「答えて」「見させて」
誰かに問いかけ、誰かに望みます。
「恋心を認めれば世界は色を持つよ」と誰かが答えてくれたら彼女は恋心を認めるのでしょうか。
その誰かが夫ではなく、恋を感じさせる相手であれば、喜んで認めるのでしょう。
もしも相手が「恋をすればこんなに綺麗な景色が見えるよ」と教えてくれたら、彼女は進んで恋に落ちるのでしょう。
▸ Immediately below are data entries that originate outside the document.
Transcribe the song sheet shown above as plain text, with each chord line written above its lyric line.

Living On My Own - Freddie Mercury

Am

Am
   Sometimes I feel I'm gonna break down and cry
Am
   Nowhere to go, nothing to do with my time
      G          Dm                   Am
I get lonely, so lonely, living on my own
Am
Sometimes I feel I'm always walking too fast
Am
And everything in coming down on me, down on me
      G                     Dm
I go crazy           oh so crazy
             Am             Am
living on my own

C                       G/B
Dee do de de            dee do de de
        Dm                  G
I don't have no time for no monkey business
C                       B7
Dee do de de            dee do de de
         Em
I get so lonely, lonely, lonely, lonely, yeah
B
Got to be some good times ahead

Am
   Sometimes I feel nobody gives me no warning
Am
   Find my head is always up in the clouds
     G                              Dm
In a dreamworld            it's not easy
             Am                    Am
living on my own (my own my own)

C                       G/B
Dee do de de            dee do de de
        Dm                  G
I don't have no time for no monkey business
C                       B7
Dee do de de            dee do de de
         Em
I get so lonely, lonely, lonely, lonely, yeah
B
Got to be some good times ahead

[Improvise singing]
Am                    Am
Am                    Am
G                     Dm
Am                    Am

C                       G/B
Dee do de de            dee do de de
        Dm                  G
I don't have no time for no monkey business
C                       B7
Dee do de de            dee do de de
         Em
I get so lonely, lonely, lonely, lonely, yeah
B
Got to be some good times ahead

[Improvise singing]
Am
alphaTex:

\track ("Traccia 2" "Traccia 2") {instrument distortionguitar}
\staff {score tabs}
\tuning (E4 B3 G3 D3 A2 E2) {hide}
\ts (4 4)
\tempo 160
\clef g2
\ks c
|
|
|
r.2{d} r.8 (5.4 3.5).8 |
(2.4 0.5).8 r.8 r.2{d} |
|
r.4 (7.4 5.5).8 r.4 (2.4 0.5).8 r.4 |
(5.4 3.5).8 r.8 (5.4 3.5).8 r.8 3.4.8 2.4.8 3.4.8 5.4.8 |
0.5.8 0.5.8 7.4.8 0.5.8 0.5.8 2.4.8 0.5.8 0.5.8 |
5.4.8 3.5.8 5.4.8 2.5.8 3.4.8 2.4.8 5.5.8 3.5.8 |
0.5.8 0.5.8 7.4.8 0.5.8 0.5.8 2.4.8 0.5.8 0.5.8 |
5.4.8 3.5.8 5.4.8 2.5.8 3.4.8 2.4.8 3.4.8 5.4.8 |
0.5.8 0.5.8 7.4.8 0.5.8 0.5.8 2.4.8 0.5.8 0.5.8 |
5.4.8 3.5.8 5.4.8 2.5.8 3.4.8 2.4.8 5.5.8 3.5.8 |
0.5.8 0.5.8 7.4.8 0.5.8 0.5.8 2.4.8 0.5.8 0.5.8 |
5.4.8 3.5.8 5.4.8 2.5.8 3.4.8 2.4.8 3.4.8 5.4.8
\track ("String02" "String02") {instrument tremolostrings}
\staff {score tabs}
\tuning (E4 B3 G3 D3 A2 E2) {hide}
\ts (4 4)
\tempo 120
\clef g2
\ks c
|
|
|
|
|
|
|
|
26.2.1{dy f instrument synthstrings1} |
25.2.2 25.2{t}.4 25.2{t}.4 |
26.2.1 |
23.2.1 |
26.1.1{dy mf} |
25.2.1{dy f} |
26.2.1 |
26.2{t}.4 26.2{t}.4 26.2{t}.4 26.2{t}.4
世間的にタブーとされている不倫、しかも相手は娘の婚約者。
どうしても一歩が踏み出せずにいるからこそ、誰かに背中を押してもらいたいのです。
その誰かは夫ではなく、恋に落ちたい相手であったらいいと思っています。
踏み出すためにはあなたが必要
赤い口紅も
赤いピンヒールも
私には必要ない
出典: 彩恋〜SAI_REN〜/作詞:中野久美子 作曲:Kiyoshi Ikegami
世界が彩あせてみえる彼女にとって、鮮やかな色をしたものを身につける意味はありません。
彼女自身、赤い口紅が本当に赤なのか、どれほど鮮やかな赤なのか分からないのです。
また、赤い口紅やピンヒールは女性らしさの象徴。異性へのアピールに使われる物。
こうしたものを身に着けて勝負するような場所に、彼女は出ていきません。
そうまでして恋を手に入れたい!というわけではなく、目の前にある恋の可能性だけを見ています。
でもいつかは彩が見える日が
来るのかな
出典: 彩恋〜SAI_REN〜/作詞:中野久美子 作曲:Kiyoshi Ikegami
今は彩あせて見える赤い口紅やピンヒールも、恋をすれば鮮やかに見えるようになるのでしょうか。
鮮やかな色をまとった姿で相手の前に立つ日が来るのでしょうか。
ここでは「いつか」という、近くにも遠くにも取れる言葉が使われています。
この表現から感じるのは、一歩踏み出すことへの躊躇(ちゅうちょ)です。
放っておいても彩がつくかもしれないし、誰かが彩をつけてくれるかもしれない。
恋に向かって一歩踏み出す必要はあるのだろうか、と思っているからこそ「いつか」という不確定な表現をするのでしょう。
知りたいから教えて!
ねぇ 聞かせてよ
恋に気づけば
世界は彩づくの?
ねぇ 教えてよ
世界がどんな彩なのか
知りたいから
出典: 彩恋〜SAI_REN〜/作詞:中野久美子 作曲:Kiyoshi Ikegami
初めはこれまでに出てきた歌詞と同様です。
恋心を認めれば彩のついた世界が見えるのか、答えを聞かせてほしいと願います。
そして続くセクション。「?」が消えました。
これまではずっと彼女が疑問を投げかけていましたが、ここで初めて彼女は「欲」をあらわにしました。
「見させてよ」という歌詞は曲の中盤に登場しましたが、ここでは「見せて」ではなく「知りたい」と言っています。
つまり、相手の言葉で説明してほしいということではないでしょうか。
「見せる」だけなら、第三者目線の世界を提示することもできるわけですから。
他の誰かが見る彩ではなく、彼と彼女が二人で彩る(paintですね)世界の彩について知りたい・教えて、ということです。
「彩恋〜SAI_REN〜」に描かれた消えない恋心
禁断の恋であっても、恋心は消し去ることができません。
恋をしてはいけない相手に抱いてしまった思いを、どこに持っていけばいいのか。
曲中の女性の中で、前に進みたい欲望と今を壊すべきではないという理性がせめぎ合っています。
ドラマに出てくる真璃子は、このあとどんな道を辿るのでしょうか。